Sorrisi e gli chiesi perche non lo avesse fatto e mi accorsi che anche il Capitano non solo sorrideva a sua volta, ma era pronto alla manovra.

Prima di invertire la rotta il Comandante chiamo di nuovo Ushant Radio e dando la nostra posizione e tutte le informazioni del caso, chiese il permesso di navigare sotto costa e cercare un ancoraggio sicuro.

Naturalmente il permesso d’ancoraggio gli fu subito accordato e augurandoci buon viaggio, Ushant Radio chiuse la trasmissione.

Maestoso il vecchio Comandante, guardò fuori scrutando e valutando le onde di un mare e la forza di un vento che, per quanto meno furiosi di poche ore prima, si mantenevano ancora constanti su un buon sette con venti sui quindici metri al secondo e le onde erano ancora sui tre o quattro metri, anche se in prevalenza aveva smesso di giocare al gran selvaggio, e iniziò la manovra.

> Bene signori ora inverto la rotta,< e spingendo il motore a tutta forza, mise la barra tutta a manca.

Sulle prime, sembrò che la Condor non si fosse resa conto che la Mandria era stata lanciata al massimo, difatti mi sembrò che fosse stata colta di sorpresa e che stesse valutando rapidamente la nuova situazione.

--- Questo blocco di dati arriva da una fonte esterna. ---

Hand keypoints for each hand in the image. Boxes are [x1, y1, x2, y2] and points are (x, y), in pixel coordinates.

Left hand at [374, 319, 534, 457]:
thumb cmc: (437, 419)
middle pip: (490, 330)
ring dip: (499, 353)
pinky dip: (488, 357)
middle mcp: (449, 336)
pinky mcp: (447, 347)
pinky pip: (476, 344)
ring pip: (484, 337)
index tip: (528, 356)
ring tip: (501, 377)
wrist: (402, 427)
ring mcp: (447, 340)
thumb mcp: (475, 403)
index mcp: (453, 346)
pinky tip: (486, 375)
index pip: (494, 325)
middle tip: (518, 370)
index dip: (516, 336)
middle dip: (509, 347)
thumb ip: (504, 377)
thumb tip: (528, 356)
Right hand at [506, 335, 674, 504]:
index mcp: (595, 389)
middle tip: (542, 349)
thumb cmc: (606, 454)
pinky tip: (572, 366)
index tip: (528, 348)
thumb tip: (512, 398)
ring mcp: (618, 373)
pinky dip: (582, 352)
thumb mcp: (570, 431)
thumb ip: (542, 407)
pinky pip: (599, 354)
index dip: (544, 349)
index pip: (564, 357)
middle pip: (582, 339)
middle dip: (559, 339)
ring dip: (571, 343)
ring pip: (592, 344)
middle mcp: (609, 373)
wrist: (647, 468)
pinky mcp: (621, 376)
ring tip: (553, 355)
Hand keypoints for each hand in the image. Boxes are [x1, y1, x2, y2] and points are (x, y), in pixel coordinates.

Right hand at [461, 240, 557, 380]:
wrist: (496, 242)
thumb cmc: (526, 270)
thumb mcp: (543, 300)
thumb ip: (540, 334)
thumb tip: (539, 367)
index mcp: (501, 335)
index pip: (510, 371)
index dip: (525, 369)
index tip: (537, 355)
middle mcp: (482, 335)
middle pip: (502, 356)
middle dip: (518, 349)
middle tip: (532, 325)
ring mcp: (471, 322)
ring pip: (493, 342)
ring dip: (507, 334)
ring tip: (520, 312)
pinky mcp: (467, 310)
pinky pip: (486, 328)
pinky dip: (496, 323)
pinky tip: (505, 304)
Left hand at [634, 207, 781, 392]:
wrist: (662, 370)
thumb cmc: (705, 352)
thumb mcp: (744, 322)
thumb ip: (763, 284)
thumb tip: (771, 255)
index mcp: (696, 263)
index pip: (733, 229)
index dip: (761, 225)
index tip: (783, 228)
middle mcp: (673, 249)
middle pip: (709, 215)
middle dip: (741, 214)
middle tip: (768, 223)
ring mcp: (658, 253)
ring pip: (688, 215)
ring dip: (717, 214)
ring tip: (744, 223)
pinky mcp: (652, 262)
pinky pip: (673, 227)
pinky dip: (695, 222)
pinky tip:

Poi tutt’un tratto si scosse e quasi frenetica, sempre più velocemente e rabbiosa, quasi spingendo via davanti a sè le onde che la volevano fermare, quasi buttandole da parte, prese velocità e inclinandosi a sinistra fino a 30° si girò come su di un piatto, e poco dopo mostrando al mare le sue capienti chiappe, prese a navigare imperterrita del vento e del mare verso Terra.

>È d’accordo con il 60% della potenza Chief?

>Un 80% mi sta pure bene se vuole, ora non ho problemi e la nave come vede naviga quasi tranquilla, < risposi mentre mi apprestavo a scendere giù a vedere Luwala e il Comandante impostava alla Mandria l’80%.

Come supponevo, quella disgraziata che mi aveva pisciato in camera, mi stava già aspettando ferma davanti alla porta e quando l’aprii scodinzolando mi salutò e senza indugi uscendo dalla mia cabina si piantò di fronte alla porta stagna che dava sulla seconda coperta a sinistra a un paio di metri dalla mia cabina.

Aprii la porta per farla uscire ma lei non si mosse, prima guardò fuori, guardinga e sospettosa, poi annusò il vento, infine, guardandomi compiaciuta quasi strizzandomi gli occhi, usci in coperta e si feci una bella cagatina di gusto, sotto la scialuppa di salvataggio.